With the current FSX performance I'm rather surprised you get it as good as that sounds. Are you limiting FSX's frame rather to your data rate, to try to get the whole thing synchronised? How are you preventing FSX's own simulation engine moving the aircraft instead of you? Are you sure it isn't FSX trying to fly the aircraft too? Or are you setting it into slew, paused or zero frame rate mode?

What I'm wondering is whether FSX could be reading from the values as they're being written, and sporadically reading out invalid values as this occurs?

Sorry, I'm not sure what you mean there. But don't forget the SimConnect connection is aysynchronous, via TCP packets from FSX to SimConnect, then via Windows messages to the client (in this case FSUIPC4). And then, aynchronously again, via messages and (in a single core at least) process switches to your program.

You could eliminate some of that by writing your application as a direct SimConnect client, of course. I'm sure that's what Microsoft expected folks to do.

Regards

Pete

Posted

Sorry, UAV is Unmanned Aerial Vehicle. (Think autonomous spy-planes..)

Since the movement of the aircraft is being controlled by a separate simulator, FSX is put into slew mode, and the aircraft's position is updated via FSUIPC4.
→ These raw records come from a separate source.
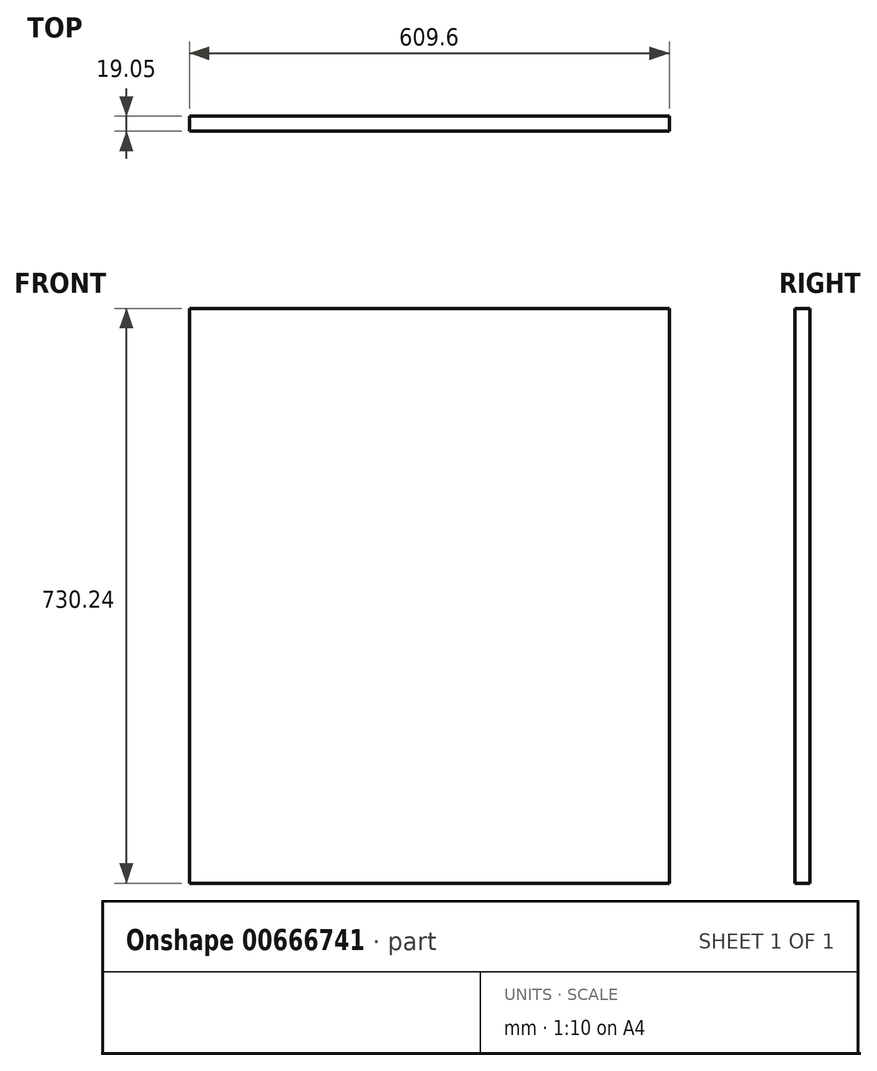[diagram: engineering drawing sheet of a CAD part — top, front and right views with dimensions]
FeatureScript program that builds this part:
annotation { "Feature Type Name" : "Feature", "Feature Type Description" : "" }
export const myFeature = defineFeature(function(context is Context, id is Id, definition is map)
    precondition{}
    {
        {
            var Q0;
            Q0=qCreatedBy(makeId("Front.planeOp"),FACE);
            var sketch = newSketch(context, id + "F0", { "sketchPlane" : qUnion([Q0])});
            skLineSegment(sketch, "E0.bottom", {"start": v(-304.8, 365.12) * mm, "end": v(304.8, 365.12) * mm});
            skLineSegment(sketch, "E0.top", {"start": v(-304.8, -365.13) * mm, "end": v(304.8, -365.13) * mm});
            skLineSegment(sketch, "E0.left", {"start": v(-304.8, 365.12) * mm, "end": v(-304.8, -365.13) * mm});
            skLineSegment(sketch, "E0.right", {"start": v(304.8, 365.12) * mm, "end": v(304.8, -365.13) * mm});
            skPoint(sketch, "E0.middle", {"position": v(0, 0) * mm});
            skSolve(sketch);
        }
        {
            var Q0;
            Q0=makeQuery(id+"F0.imprint","IMPRINT",FACE,{"disambiguationData":[TD([[makeQuery(id+"F0.imprint","IMPRINT",EDGE,{"derivedFrom":sQuery(id+"F0.wireOp",EDGE,"E0.bottom")}),-1.0]])]});
            extrude(context, id + "F1", {"entities" : qUnion([Q0]), "depth" : 19.05 * mm, "offsetDistance" : 25.4 * mm});
        }
    });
It doesn't really matter how frequenty I update the data. Running it anywhere between 2 and 20 Hz still gives an occasional flicker on the graphics. But if the actual update of the variables within FSX is down to MS's programming, rather than FSUIPC poking values in - which I had assumed, then I guess there's probably nothing I can do about it.

Thanks,

Si

Posted

FSX is put into slew mode, and the aircraft's position is updated via FSUIPC4.
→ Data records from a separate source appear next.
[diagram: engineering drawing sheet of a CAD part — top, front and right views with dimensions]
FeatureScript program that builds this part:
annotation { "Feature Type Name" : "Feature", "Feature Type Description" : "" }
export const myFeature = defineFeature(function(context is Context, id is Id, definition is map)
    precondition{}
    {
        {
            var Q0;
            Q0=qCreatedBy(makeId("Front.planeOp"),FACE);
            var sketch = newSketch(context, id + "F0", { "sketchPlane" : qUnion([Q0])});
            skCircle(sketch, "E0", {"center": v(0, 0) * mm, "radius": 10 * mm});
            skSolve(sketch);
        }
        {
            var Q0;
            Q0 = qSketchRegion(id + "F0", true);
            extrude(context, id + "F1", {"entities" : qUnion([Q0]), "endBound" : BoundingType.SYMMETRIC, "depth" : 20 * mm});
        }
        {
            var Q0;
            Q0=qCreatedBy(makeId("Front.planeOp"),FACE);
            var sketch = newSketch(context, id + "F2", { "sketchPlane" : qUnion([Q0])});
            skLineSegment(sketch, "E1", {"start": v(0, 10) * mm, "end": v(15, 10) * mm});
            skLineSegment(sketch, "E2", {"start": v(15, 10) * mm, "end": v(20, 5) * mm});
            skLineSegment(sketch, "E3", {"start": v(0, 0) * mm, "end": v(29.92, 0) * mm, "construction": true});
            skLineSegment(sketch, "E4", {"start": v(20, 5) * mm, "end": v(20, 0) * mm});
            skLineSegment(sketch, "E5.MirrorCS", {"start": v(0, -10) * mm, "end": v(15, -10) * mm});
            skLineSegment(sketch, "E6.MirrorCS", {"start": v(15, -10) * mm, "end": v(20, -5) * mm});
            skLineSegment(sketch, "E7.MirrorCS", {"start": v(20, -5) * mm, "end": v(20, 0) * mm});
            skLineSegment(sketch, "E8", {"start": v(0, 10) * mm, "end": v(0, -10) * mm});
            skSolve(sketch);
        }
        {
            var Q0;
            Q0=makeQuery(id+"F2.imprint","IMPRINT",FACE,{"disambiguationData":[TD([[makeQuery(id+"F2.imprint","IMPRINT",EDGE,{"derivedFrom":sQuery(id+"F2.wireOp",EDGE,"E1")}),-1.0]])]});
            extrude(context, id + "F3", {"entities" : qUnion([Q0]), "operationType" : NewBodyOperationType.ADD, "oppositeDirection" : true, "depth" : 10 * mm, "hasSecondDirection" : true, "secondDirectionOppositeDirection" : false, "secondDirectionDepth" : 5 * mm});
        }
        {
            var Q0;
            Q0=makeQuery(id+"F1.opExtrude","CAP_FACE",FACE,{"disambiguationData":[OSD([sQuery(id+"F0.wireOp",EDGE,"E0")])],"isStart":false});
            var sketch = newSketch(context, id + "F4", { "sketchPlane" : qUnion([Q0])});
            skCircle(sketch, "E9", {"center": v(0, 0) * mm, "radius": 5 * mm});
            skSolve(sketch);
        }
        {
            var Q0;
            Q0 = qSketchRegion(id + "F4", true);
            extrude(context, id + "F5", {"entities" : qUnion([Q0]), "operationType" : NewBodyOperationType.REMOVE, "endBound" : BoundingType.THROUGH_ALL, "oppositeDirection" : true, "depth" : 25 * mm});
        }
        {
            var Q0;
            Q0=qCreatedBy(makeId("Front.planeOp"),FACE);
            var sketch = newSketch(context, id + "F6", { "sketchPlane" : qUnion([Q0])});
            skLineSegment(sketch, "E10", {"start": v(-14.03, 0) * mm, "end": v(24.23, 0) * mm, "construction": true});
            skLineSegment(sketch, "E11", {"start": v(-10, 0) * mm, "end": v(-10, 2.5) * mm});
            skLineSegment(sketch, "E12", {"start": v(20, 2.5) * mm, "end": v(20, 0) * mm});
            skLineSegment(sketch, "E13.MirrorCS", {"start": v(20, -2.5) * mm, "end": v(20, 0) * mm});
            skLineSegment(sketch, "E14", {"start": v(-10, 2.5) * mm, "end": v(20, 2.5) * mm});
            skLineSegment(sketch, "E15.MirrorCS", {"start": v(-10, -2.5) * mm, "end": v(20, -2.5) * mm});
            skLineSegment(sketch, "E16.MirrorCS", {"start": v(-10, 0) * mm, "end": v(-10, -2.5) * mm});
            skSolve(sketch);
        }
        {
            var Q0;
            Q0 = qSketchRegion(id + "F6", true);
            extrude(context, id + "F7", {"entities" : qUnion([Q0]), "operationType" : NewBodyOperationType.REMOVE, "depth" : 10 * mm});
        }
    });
It doesn't really matter how frequenty I update the data. Running it anywhere between 2 and 20 Hz still gives an occasional flicker on the graphics. But if the actual update of the variables within FSX is down to MS's programming, rather than FSUIPC poking values in - which I had assumed, then I guess there's probably nothing I can do about it.
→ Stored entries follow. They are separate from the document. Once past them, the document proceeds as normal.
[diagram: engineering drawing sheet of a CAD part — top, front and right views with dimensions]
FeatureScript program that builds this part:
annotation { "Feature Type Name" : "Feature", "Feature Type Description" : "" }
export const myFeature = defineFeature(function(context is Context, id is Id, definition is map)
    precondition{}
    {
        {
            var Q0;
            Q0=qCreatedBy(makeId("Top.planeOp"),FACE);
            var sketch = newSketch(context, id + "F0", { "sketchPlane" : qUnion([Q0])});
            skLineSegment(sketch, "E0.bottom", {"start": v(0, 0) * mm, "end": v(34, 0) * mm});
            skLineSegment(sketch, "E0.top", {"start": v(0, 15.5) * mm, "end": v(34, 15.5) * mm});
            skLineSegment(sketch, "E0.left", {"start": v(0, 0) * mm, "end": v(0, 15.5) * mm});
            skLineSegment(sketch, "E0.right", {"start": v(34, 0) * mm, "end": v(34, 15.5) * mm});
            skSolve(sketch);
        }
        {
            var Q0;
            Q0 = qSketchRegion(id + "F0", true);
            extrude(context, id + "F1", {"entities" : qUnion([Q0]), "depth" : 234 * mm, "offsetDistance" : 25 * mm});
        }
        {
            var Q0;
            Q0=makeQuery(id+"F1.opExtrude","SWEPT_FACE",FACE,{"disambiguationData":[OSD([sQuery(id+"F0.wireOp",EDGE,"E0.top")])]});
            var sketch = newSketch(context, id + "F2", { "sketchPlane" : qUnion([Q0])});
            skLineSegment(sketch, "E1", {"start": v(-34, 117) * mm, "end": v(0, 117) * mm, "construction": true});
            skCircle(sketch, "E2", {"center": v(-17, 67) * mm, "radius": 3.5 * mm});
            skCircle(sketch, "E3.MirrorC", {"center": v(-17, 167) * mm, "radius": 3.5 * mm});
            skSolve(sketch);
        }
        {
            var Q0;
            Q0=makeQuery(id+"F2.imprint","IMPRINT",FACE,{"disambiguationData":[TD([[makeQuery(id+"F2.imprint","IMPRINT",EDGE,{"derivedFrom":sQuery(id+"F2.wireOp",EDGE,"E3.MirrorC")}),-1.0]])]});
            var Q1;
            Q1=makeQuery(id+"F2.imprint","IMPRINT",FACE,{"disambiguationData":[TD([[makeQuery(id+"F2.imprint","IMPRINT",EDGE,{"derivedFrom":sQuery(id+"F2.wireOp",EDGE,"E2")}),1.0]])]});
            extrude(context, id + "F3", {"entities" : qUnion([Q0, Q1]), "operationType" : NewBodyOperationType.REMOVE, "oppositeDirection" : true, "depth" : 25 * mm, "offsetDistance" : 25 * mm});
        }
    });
Well, even if FSUIPC4 was "poking values" as it used to in previous versions of FS, there would still be some asynchronicity due to the nature of Windows messaging and process scheduling, but I guess the answer then would be to send the updates a *lot* more frequently than the FS frame rate, assuming this didn't cripple anything.

The problem with the greater separation from your program to the Sim is greater latency, and the possibility of queues "bunching" requests sometimes, with corresponding lapses in others. I would have thought that the use of the TCP stack for the communication between SimConnect and FSX would be a main source of such behaviour, and I did campaign against this. In fact I am still hopeful that some short-cut method will be found to speed things up.

At present, your best bet would be to try using the SimConnect interface directly. It won't bypass the TCP stack, but it would at least remove the message latency between you and FSUIPC.

Have you considered using FS2004 until the FSX performance issues and other bugs are resolved?